The rich man then asks one more thing of Abraham. Once again it is something Abraham does not have the power to do. We find this request in verses 27 and 28, And he said, I pray thee therefore, father, that thou wouldest send him to my father’s house; for I have five brethren; that he may testify unto them, lest they also come into this place of torment. The rich man asks that Lazarus be sent back from the dead to teach his five brothers. The rich man knows his brothers will eventually die. He does not want his brothers to be punished like himself. He knows Lazarus had the truth in life. He knows that Lazarus was more than a beggar. He knows Lazarus was a righteous man.
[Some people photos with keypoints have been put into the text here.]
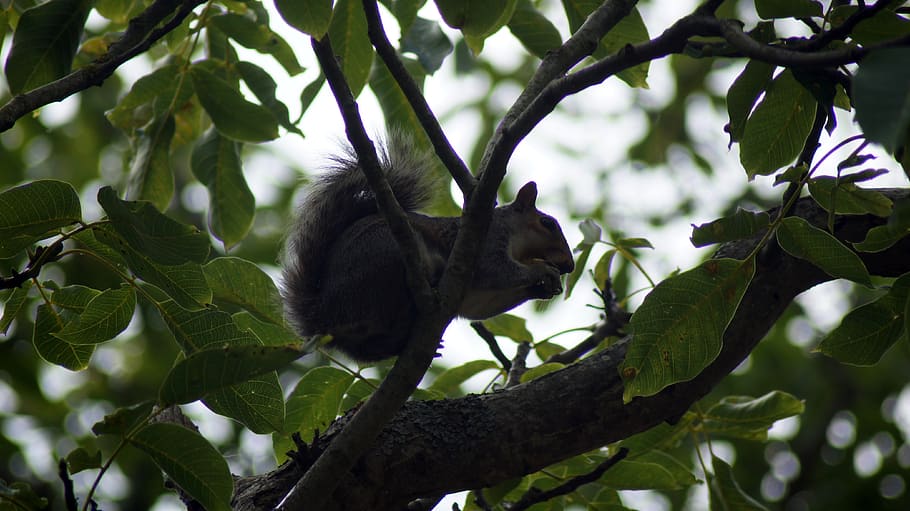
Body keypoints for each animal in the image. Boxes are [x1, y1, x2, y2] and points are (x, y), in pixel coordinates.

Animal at [282, 138, 575, 361]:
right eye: (548, 224)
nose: (569, 266)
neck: (517, 246)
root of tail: (324, 313)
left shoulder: (475, 296)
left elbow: (481, 307)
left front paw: (542, 288)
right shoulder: (486, 242)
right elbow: (495, 272)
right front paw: (542, 271)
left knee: (371, 349)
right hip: (384, 255)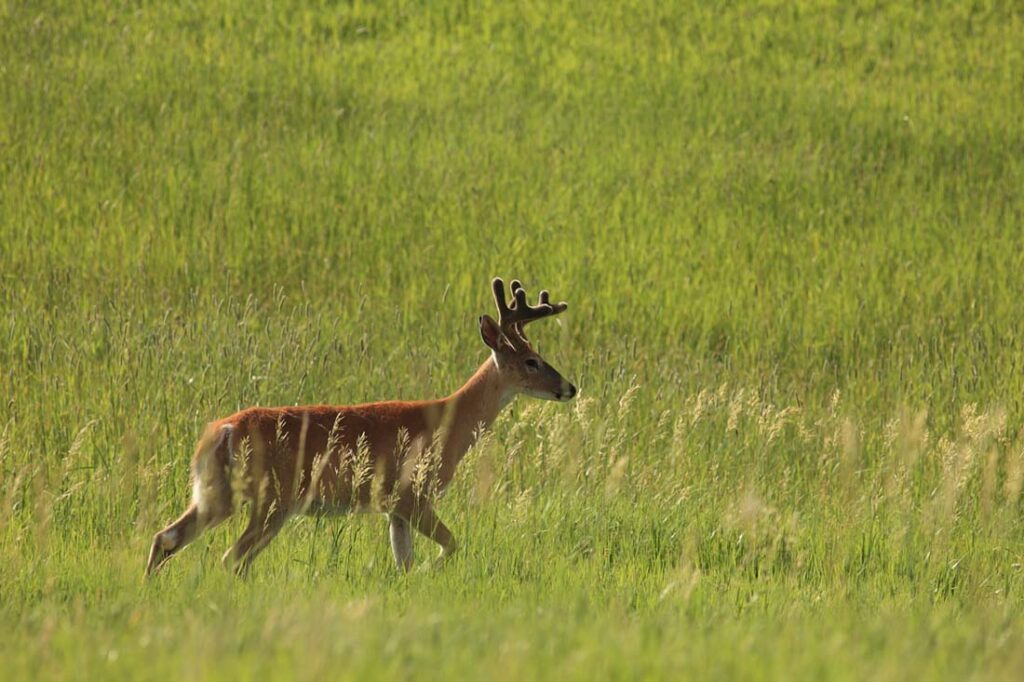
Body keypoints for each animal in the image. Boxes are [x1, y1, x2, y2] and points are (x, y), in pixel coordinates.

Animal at [144, 276, 577, 573]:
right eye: (531, 361)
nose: (569, 387)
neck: (448, 421)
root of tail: (222, 432)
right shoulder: (413, 494)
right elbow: (452, 545)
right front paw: (429, 570)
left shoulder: (394, 508)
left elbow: (404, 562)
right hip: (274, 496)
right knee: (232, 556)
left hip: (215, 491)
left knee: (167, 537)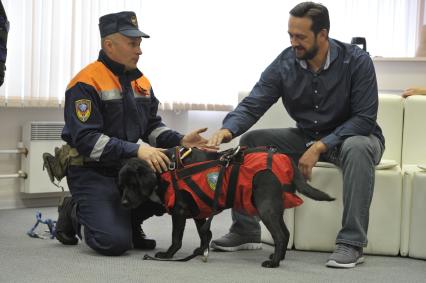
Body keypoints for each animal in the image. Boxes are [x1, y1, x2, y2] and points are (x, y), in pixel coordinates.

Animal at [118, 146, 334, 268]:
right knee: (286, 233)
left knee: (280, 235)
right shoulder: (198, 210)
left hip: (266, 207)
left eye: (133, 185)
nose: (124, 203)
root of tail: (285, 159)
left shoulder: (179, 211)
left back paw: (273, 263)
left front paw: (168, 255)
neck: (168, 169)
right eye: (122, 186)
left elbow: (176, 238)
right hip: (275, 208)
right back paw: (277, 257)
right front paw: (201, 252)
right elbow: (204, 233)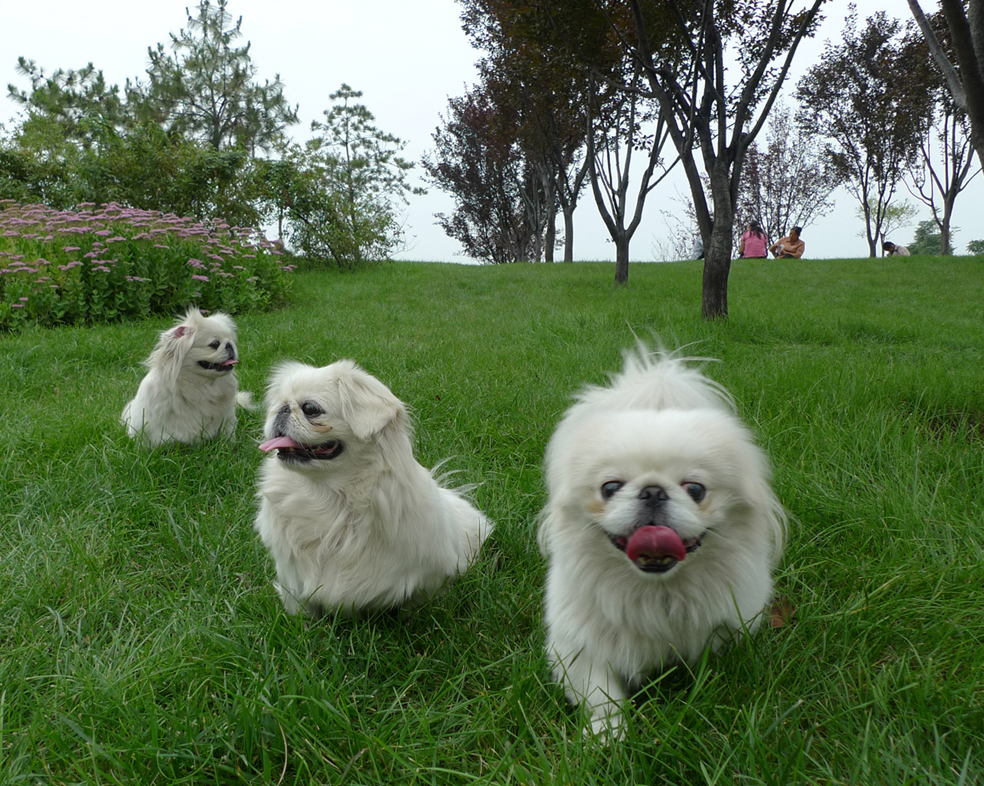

He knows the truth would help his brothers. Abraham answers him in verse 29, But Abraham saith, They have Moses and the prophets; let them hear them. This is spoken to a Jewish man whose brothers still lived under the Law of Moses. They were to live their lives under the laws found in the Old Testament. Abraham calls this Moses and the prophets. The word of God was enough.

The rich man pleads with Abraham in verse 30 and then in verse 31 Abraham gives his final response, And he said, Nay, father Abraham: but if one go to them from the dead, they will repent. And he said unto him, If they hear not Moses and the prophets, neither will they be persuaded, if one rise from the dead. The word of God is all that is needed. If someone is not willing to believe God’s word through the prophets then they will not believe even if someone came back from the dead to teach them. The message would be the same. The words of Abraham are true. In John chapter 11 Jesus raised a different Lazarus from the dead. Does this convince the Pharisees and the Sadducees to believe? No. In John 12:10 the chief priests plot to kill Jesus and the newly resurrected Lazarus.

Abraham, Lazarus and the rich man continue to live in Hades to this day. Through the centuries Lazarus and Abraham are still comforted while the rich man remains in torment. All the dead are alive in Hades waiting for final judgment. In Mark 12:26-27 Jesus quotes Exodus 3:6 by saying of God, I am the God of Abraham, and the God of Isaac, and the God of Jacob. He is not the God of the dead, but of the living. He continues to be the God of these men long after they died on the earth. All the dead continue to exist and live in Hades.